Mereka berdua duduk diam beberapa saat.

Tiba-tiba Sang Guru berkata “Tadi sewaktu nge-scan badan Mas, saya bisa melihat potensi besar pada diri Anda, lho. Anda punya potensi besar untuk melejit secara spiritual. Ibarat konstruksi bangunan, tinggal finishing dan topping off”.

Lanjut Sang Guru “Saya bisa mengaktifkan kesemua cakra Mas sehingga semua selaras. Anda akan lebih gampang mencapai penyatuan dengan “Aku Besar””.

Si meditator segera berkata “Saya mau, Pak. Mohon diaktifkan semua cakra saya”.

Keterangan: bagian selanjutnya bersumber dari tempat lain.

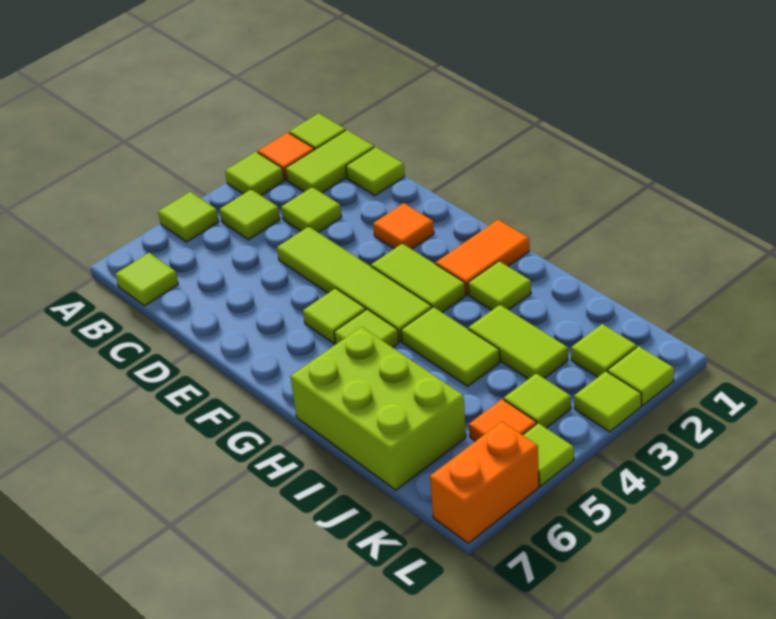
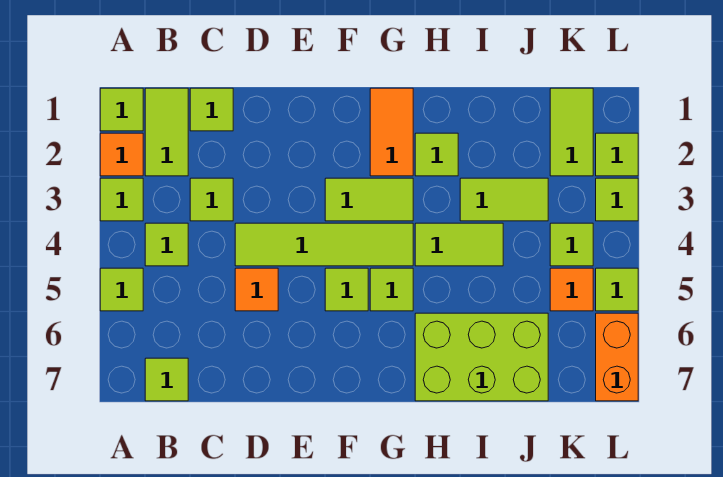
orange tile E2 level 1 -> orange tile D5 level 1
lime tile K2 level 1 -> lime tile K1:K2 level 1

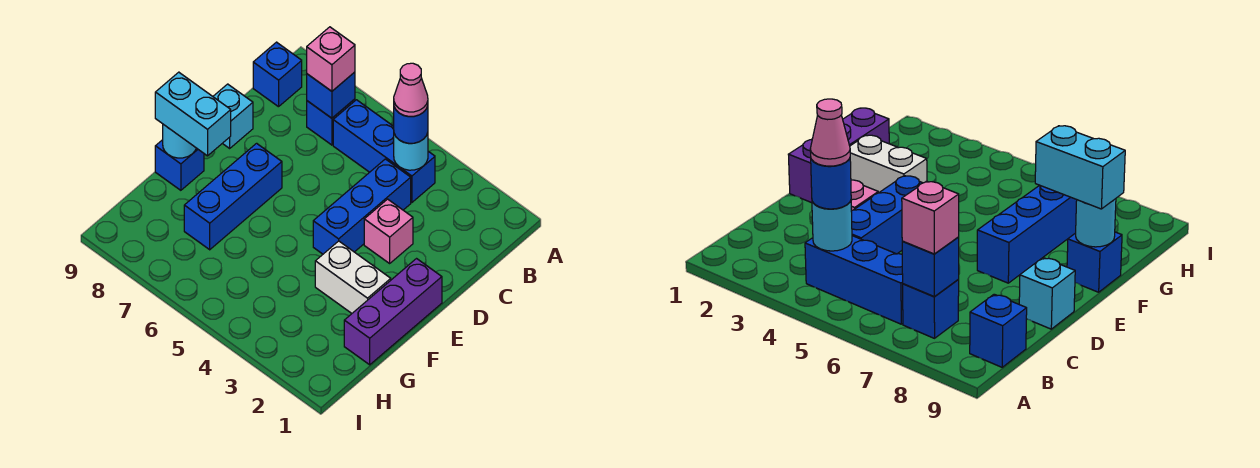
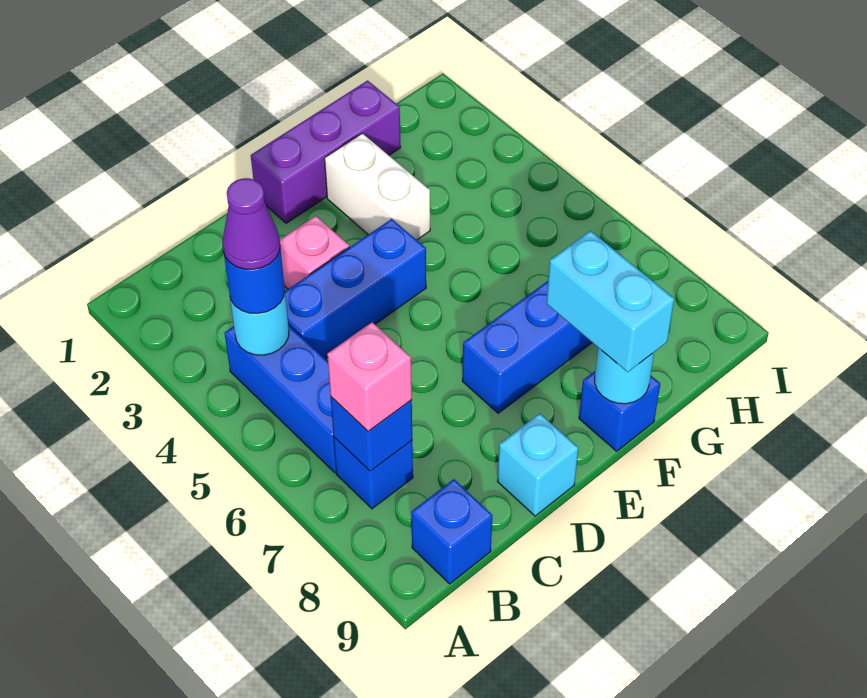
pink cone B4 level 4 -> purple cone B4 level 4

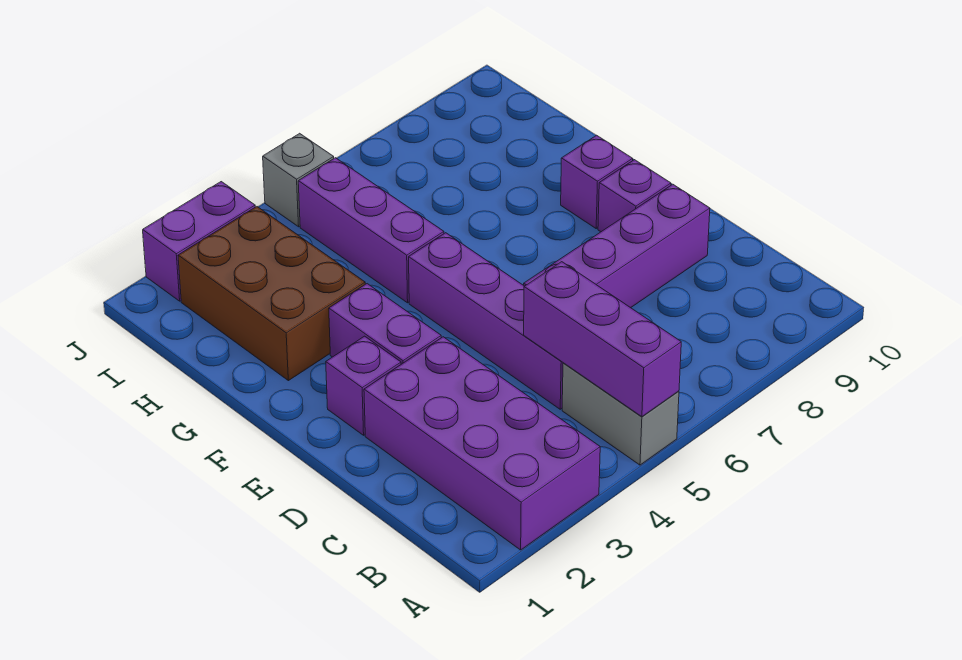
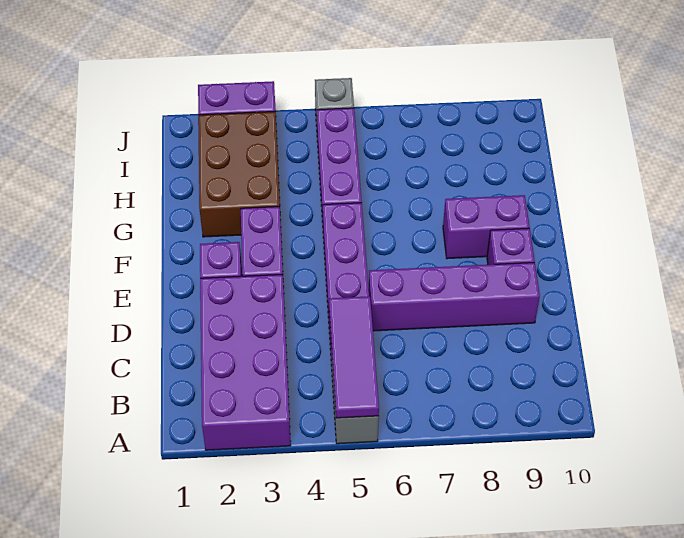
purple brick A5:C5 level 2 -> purple tile A5:C5 level 2
purple brick F9 level 1 -> purple brick F8:F9 level 1

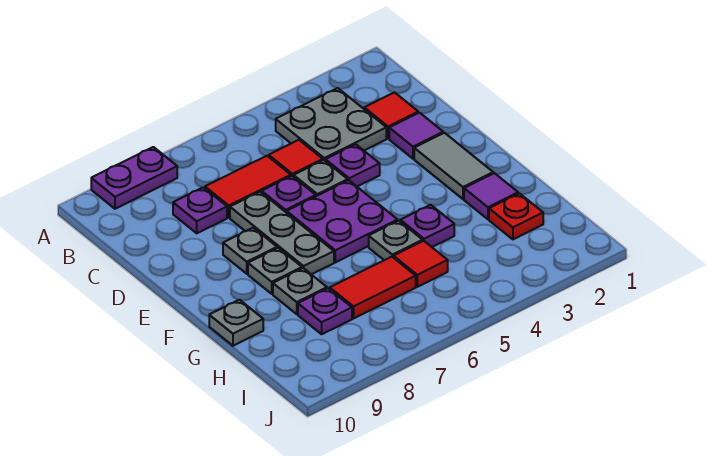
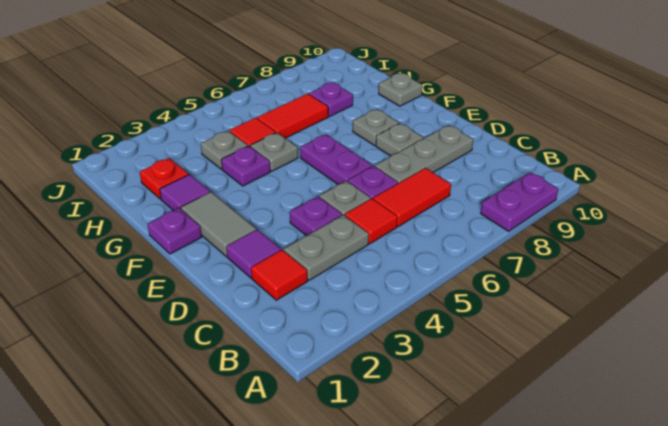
grey plate B3:C4 level 1 -> grey plate C3:C4 level 1
purple plate C8 level 1 -> purple plate F1 level 1
grey plate D7:F7 level 1 -> grey plate D7:D9 level 1
purple plate E5:F6 level 1 -> purple plate E6:F6 level 1
grey plate G8 level 1 -> grey plate H4 level 1

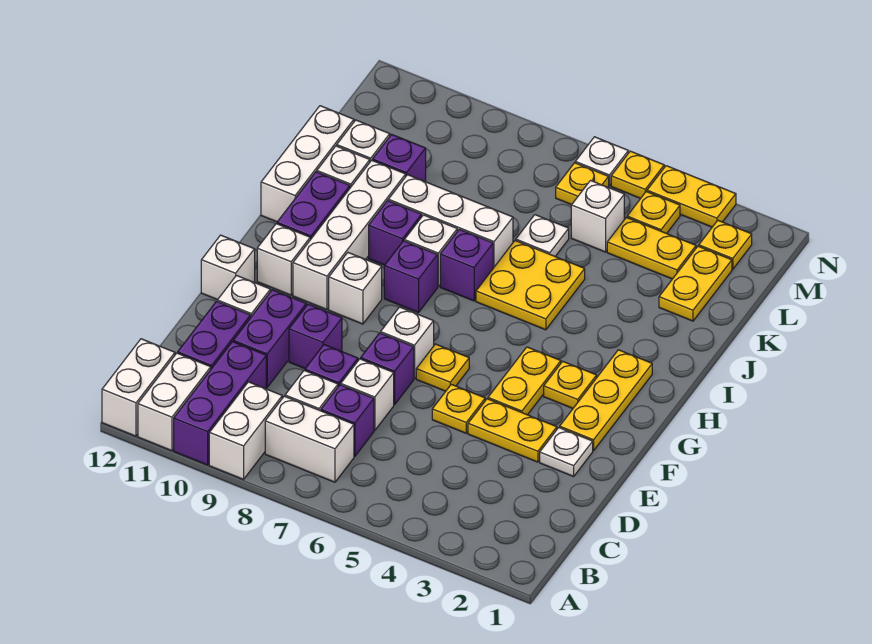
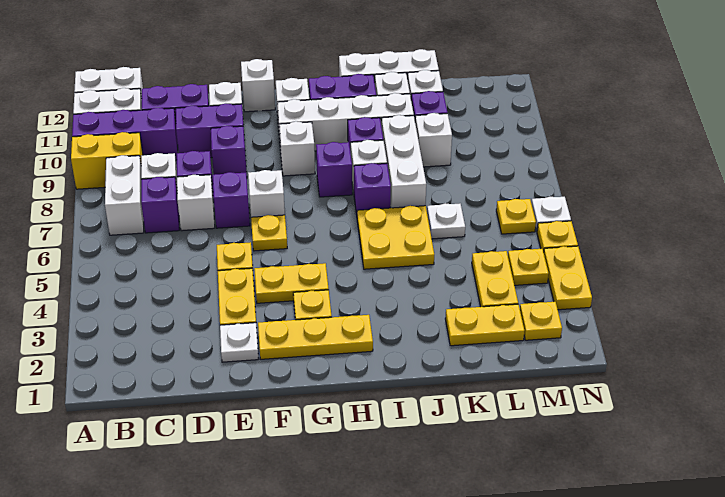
white brick A9:B9 level 1 -> yellow brick A9:B9 level 1
white brick L5 level 1 -> white brick K9 level 1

Kata Sang Guru, “Sebentar. Saya harus membaca isyarat alam semesta dahulu”.

Sang Guru memejamkan mata. Tangan kanannya seolah-olah menggenggam sesuatu secara perlahan-lahan.

Sang Guru membuka mata dan berkata “Ndereng wayahe (bahasa Jawa: belum waktunya). Belum ada isyarat dari semesta. Jadi saya belum bisa melakukannya. Anda rajin laku spiritual saja dengan saya. Datang ke ceramah-ceramah saya. Ikuti tulisan-tulisan saya, video-video saya di Youtube, podcast saya. Nanti kesampaian juga, koq”.

Akhirnya tibalah mereka di tempat penginapan Sang Guru.

Setelah berpamitan dan berpisah, si meditator pulang sendiri di mobilnya. Senyuman lebar penuh harapan menghiasi wajahnya.